■ **Passage shown**:
----

What does LB like to read?

After years of ducking the question, I've added a section to my blog http://lawrenceblock.wordpress.com/ab... listing books for which I have a special fondness. Here's a sample of what you'll find there:

WALTER TEVIS
A brilliant writer who wrote too little and died too young. Much of his work is science fiction (Mockingbird, The Man Who Fell to Earth) but I’m fondest of his contemporary novels. The Queen’s Gambit is a personal favorite, and I’m about due to re-read it again. Ditto The Hustler and it’s under-appreciated sequel, The Color of Money. (The Paul Newman film version of the latter departed entirely from the book on page one; I can understand the filmmaker’s decision, but I don’t have to agree with it.)

----

■ **Extracted material**:
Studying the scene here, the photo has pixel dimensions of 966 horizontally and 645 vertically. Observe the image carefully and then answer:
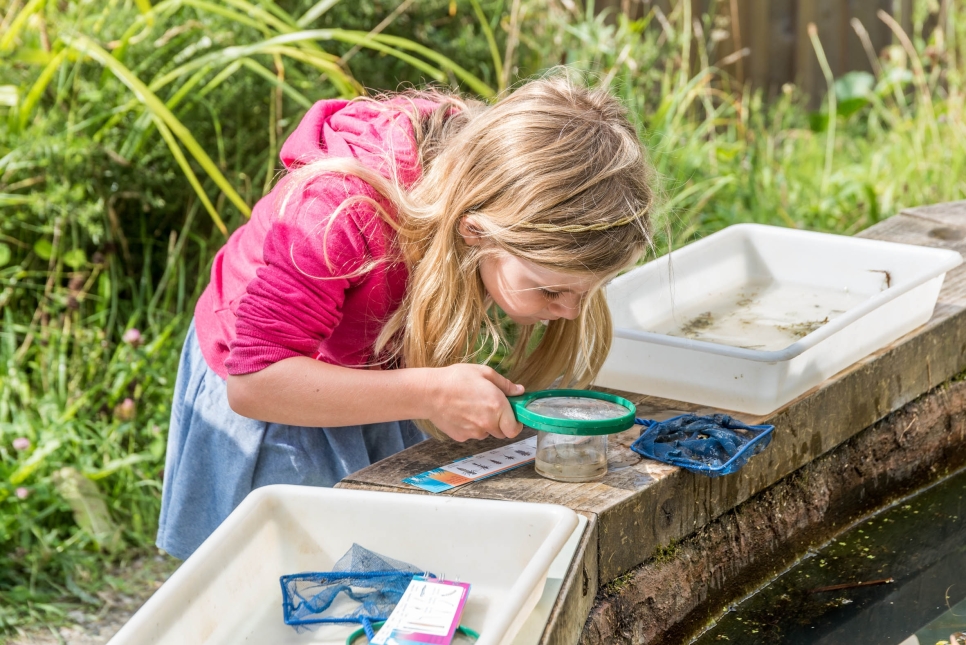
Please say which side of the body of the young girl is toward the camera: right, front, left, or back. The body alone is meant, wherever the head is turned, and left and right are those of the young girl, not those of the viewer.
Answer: right

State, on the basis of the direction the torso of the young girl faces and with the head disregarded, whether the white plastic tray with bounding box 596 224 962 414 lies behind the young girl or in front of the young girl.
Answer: in front

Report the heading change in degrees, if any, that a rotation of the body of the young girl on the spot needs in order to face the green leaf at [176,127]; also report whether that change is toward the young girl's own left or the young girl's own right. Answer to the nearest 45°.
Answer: approximately 135° to the young girl's own left

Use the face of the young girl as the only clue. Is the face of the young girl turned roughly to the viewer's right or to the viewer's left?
to the viewer's right

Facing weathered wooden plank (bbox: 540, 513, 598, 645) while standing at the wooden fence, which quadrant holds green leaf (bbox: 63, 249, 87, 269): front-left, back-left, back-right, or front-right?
front-right

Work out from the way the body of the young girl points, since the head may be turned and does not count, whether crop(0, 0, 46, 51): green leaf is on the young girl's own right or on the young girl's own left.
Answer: on the young girl's own left

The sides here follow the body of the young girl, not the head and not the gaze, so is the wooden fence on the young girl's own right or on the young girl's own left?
on the young girl's own left
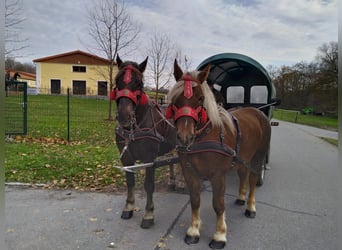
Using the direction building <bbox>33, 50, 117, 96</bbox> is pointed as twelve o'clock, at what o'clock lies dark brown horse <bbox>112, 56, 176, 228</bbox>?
The dark brown horse is roughly at 12 o'clock from the building.

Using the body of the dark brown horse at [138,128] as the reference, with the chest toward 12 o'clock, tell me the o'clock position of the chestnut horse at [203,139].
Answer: the chestnut horse at [203,139] is roughly at 9 o'clock from the dark brown horse at [138,128].

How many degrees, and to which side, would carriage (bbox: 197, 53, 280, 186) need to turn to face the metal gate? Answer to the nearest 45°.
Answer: approximately 45° to its right

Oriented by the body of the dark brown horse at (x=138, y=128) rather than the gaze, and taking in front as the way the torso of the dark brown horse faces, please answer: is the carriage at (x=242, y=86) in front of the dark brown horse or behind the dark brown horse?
behind

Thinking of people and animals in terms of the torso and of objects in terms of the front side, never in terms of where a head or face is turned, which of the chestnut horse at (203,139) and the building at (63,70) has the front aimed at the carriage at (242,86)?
the building

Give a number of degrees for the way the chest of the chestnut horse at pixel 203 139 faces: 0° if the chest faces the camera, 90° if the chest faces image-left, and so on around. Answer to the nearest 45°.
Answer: approximately 45°

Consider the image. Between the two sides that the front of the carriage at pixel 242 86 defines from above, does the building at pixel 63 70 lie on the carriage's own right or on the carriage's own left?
on the carriage's own right

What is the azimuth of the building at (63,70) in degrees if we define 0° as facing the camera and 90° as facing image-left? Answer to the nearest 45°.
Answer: approximately 0°
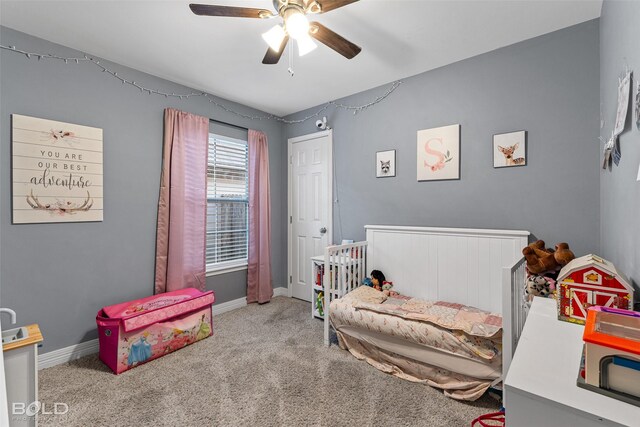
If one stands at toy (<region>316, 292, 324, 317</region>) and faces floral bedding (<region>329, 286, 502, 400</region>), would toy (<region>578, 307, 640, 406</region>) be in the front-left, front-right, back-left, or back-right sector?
front-right

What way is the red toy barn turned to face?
toward the camera

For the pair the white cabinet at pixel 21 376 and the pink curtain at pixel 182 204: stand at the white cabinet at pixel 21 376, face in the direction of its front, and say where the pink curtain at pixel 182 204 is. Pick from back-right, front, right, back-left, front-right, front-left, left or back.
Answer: front-left

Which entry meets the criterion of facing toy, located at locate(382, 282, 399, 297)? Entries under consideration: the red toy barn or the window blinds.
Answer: the window blinds

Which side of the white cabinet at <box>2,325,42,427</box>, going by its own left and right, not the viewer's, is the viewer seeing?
right

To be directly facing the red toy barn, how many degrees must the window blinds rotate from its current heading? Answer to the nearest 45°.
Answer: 0° — it already faces it

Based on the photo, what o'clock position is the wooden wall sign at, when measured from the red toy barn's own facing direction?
The wooden wall sign is roughly at 2 o'clock from the red toy barn.

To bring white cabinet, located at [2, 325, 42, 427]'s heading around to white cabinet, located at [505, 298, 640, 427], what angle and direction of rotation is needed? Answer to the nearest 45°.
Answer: approximately 45° to its right

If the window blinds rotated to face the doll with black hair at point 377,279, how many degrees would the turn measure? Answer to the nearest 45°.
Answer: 0° — it already faces it
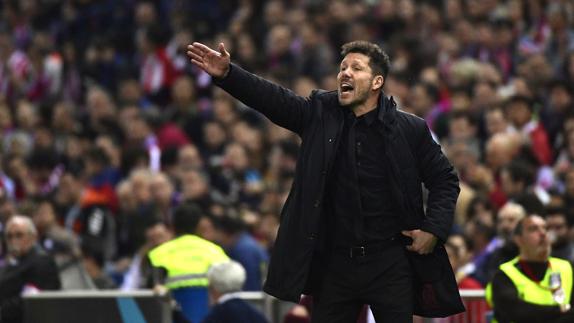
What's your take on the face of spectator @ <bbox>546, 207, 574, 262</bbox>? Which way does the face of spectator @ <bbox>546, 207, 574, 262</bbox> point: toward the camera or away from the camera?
toward the camera

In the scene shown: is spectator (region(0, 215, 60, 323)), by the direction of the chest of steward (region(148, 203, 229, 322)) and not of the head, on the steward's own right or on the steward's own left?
on the steward's own left

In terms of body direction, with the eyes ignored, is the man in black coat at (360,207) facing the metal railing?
no

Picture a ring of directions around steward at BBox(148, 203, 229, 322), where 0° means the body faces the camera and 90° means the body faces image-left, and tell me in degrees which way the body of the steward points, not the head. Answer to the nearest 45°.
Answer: approximately 180°

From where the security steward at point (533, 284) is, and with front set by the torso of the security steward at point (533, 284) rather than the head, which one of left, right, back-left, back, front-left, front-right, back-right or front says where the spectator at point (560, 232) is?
back-left

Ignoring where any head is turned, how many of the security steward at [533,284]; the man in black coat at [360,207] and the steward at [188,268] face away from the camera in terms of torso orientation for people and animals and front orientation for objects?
1

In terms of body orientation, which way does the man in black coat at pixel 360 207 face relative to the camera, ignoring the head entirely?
toward the camera

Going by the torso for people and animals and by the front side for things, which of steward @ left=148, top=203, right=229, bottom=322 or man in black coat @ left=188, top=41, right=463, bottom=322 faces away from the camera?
the steward

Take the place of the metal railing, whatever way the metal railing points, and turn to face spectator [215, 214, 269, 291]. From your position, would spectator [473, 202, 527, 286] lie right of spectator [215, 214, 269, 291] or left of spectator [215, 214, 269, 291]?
right

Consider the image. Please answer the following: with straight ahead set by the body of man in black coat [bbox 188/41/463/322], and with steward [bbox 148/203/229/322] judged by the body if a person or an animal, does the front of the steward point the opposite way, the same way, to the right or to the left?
the opposite way

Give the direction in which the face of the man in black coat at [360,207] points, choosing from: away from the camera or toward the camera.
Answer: toward the camera

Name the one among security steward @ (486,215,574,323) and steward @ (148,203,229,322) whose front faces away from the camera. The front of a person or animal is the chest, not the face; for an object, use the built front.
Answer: steward @ (148,203,229,322)
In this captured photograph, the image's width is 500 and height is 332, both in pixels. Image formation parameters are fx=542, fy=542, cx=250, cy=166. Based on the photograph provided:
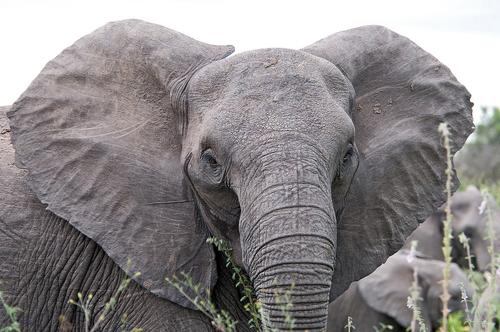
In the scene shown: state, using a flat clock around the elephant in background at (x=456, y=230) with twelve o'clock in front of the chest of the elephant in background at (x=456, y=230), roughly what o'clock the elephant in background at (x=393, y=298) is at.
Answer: the elephant in background at (x=393, y=298) is roughly at 2 o'clock from the elephant in background at (x=456, y=230).

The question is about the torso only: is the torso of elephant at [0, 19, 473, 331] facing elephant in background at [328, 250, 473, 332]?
no

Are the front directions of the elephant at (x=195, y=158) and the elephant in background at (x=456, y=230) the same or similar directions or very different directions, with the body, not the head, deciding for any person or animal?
same or similar directions

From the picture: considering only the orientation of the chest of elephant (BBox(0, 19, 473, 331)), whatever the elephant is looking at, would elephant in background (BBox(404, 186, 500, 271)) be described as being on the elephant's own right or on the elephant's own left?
on the elephant's own left

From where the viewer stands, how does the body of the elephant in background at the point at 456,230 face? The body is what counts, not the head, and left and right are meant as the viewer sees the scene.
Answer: facing the viewer and to the right of the viewer

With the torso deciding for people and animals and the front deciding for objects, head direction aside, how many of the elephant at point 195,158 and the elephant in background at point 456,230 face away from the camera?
0

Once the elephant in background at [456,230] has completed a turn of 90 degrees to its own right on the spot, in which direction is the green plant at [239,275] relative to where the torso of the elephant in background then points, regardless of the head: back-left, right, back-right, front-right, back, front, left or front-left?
front-left
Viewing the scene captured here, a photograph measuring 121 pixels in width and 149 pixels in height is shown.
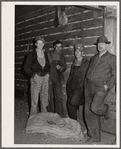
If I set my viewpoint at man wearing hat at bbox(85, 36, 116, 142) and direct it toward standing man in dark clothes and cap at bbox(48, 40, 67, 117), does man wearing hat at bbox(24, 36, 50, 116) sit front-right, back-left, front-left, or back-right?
front-left

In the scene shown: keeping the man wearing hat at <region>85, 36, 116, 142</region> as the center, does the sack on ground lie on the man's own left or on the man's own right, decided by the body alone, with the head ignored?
on the man's own right

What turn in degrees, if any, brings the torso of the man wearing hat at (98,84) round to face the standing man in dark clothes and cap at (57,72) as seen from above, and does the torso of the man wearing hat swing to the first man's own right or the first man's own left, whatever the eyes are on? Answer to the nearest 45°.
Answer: approximately 90° to the first man's own right

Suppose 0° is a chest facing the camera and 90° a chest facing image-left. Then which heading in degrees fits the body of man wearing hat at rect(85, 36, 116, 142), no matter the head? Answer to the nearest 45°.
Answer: approximately 45°

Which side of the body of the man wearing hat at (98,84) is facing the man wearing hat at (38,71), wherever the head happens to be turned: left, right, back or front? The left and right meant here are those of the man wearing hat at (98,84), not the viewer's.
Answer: right

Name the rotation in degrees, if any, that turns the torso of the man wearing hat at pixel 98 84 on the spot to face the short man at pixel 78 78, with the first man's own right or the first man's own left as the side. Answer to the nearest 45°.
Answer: approximately 90° to the first man's own right

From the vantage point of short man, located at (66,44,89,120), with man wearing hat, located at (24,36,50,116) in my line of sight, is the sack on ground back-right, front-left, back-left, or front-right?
front-left

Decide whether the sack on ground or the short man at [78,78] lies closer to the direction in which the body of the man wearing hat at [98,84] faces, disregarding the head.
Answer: the sack on ground
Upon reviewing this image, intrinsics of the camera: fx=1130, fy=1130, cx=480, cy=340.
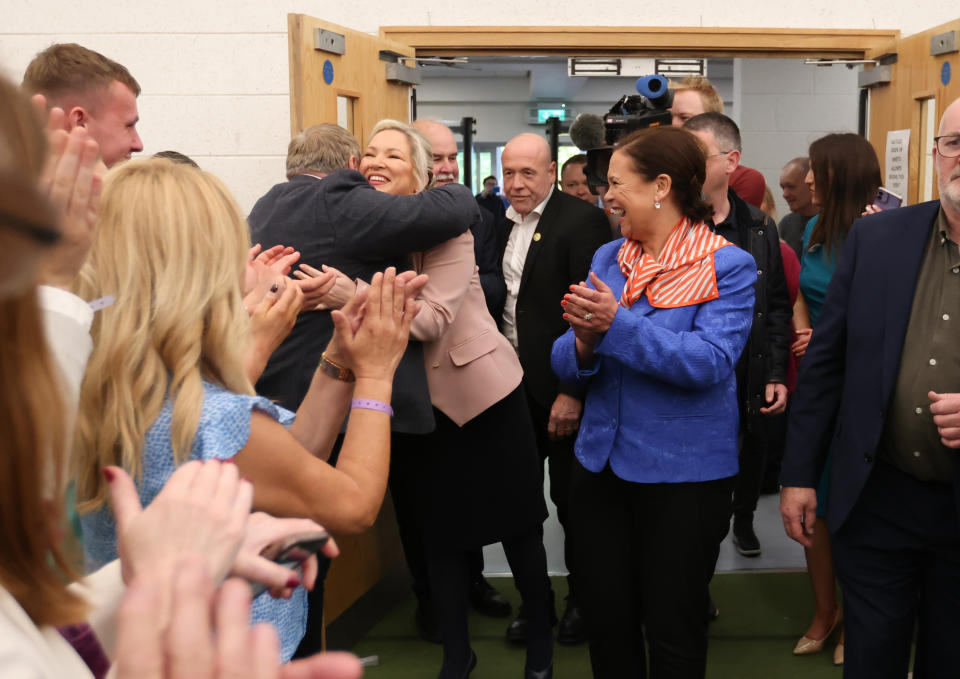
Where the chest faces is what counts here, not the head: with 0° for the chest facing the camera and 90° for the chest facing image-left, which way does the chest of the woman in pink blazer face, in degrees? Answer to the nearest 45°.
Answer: approximately 45°

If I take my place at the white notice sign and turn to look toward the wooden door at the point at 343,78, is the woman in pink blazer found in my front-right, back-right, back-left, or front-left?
front-left

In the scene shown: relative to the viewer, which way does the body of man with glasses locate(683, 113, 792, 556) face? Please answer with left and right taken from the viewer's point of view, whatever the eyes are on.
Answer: facing the viewer and to the left of the viewer

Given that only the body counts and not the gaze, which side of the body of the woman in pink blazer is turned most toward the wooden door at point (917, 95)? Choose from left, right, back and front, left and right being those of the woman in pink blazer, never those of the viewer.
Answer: back

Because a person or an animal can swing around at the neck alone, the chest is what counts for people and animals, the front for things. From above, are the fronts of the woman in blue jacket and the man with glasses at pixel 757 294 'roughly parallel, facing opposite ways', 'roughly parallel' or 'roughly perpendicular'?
roughly parallel

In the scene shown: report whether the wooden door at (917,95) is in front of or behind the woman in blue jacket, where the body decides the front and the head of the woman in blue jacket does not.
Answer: behind

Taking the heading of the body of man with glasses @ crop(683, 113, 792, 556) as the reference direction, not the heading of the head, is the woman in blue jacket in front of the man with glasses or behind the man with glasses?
in front

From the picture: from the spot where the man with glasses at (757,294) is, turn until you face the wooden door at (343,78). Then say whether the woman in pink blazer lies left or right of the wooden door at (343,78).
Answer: left

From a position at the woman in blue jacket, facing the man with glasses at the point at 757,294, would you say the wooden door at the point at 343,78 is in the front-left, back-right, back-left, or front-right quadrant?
front-left

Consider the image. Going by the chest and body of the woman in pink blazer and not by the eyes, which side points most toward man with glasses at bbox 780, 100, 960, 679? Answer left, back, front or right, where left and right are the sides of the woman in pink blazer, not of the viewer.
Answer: left

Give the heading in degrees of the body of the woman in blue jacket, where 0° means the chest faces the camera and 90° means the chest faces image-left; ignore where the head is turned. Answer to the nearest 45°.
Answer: approximately 45°

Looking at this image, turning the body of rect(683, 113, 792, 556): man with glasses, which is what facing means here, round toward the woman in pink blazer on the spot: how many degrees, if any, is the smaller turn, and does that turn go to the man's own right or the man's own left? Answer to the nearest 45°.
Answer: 0° — they already face them

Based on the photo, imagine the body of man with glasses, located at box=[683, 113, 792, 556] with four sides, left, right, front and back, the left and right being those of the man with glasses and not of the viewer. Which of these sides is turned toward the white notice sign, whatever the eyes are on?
left
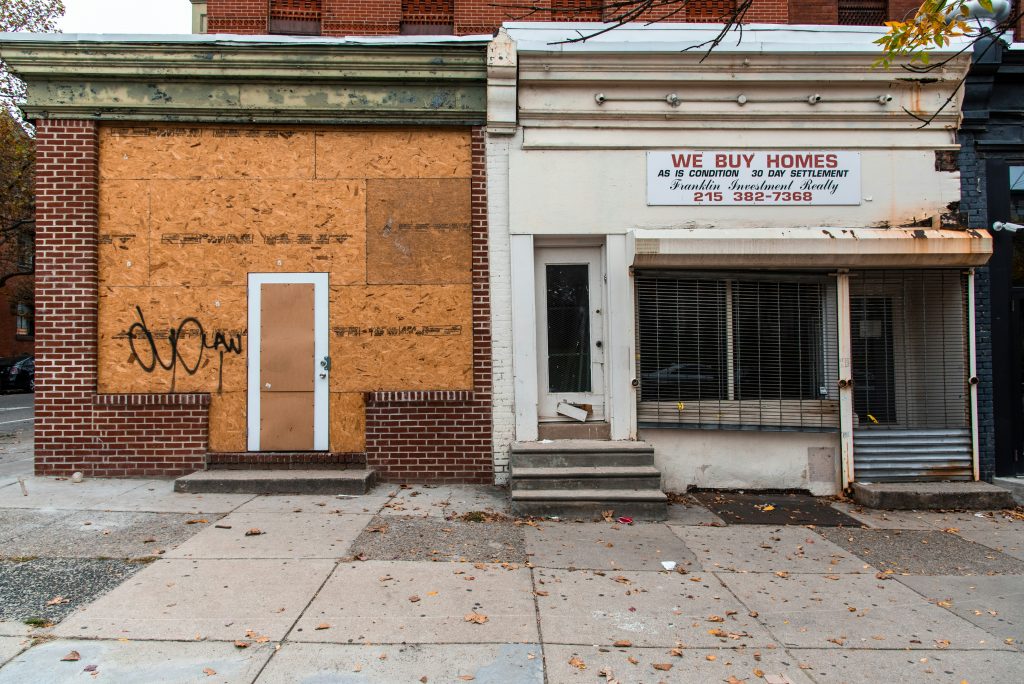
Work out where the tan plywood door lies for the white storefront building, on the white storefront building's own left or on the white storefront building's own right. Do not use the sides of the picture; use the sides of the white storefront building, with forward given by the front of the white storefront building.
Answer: on the white storefront building's own right

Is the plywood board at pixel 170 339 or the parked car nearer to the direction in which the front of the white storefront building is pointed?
the plywood board

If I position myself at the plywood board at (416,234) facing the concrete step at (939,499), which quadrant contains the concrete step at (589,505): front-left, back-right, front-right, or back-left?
front-right

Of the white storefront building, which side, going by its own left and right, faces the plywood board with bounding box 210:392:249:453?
right

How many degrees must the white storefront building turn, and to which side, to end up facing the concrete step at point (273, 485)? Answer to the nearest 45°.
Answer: approximately 45° to its right

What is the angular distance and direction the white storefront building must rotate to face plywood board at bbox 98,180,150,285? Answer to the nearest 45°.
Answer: approximately 90° to its right

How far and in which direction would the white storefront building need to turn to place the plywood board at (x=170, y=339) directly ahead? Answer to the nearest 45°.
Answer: approximately 90° to its right

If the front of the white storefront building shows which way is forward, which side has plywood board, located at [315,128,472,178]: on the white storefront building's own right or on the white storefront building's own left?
on the white storefront building's own right

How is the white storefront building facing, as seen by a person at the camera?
facing the viewer

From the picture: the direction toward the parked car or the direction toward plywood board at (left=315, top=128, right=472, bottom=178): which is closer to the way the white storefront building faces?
the plywood board
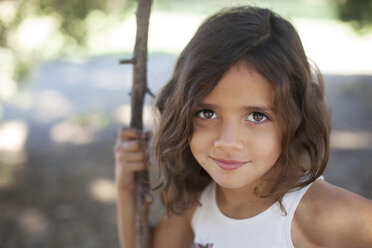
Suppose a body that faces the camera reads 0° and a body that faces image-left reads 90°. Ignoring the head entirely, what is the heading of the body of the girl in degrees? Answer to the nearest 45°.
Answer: approximately 45°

----

■ **Tasks for this exercise**:
• a. In the blog post on favorite books, which of Walter Tevis's novels does the writer call a personal favorite?
• b. Translate this sentence from the blog post on favorite books into Spanish: "The Queen’s Gambit is a personal favorite, and I’m about due to re-read it again."
• c. Reproduce the part of the blog post on favorite books starting at "After years of" and ending at "agree with it.)".

■ **Answers to the tasks**:
• a. The Queen's Gambit

• b. The Queen’s Gambit es una de mis favoritas personales, y ya casi me toca volver a leerla.

• c.
After years of ducking the question, I've added a section to my blog http://lawrenceblock.wordpress.com/ab... listing books for which I have a special fondness. Here's a sample of what you'll find there:

WALTER TEVIS
A brilliant writer who wrote too little and died too young. Much of his work is science fiction (Mockingbird, The Man Who Fell to Earth) but I’m fondest of his contemporary novels. The Queen’s Gambit is a personal favorite, and I’m about due to re-read it again. Ditto The Hustler and it’s under-appreciated sequel, The Color of Money. (The Paul Newman film version of the latter departed entirely from the book on page one; I can understand the filmmaker’s decision, but I don’t have to agree with it.)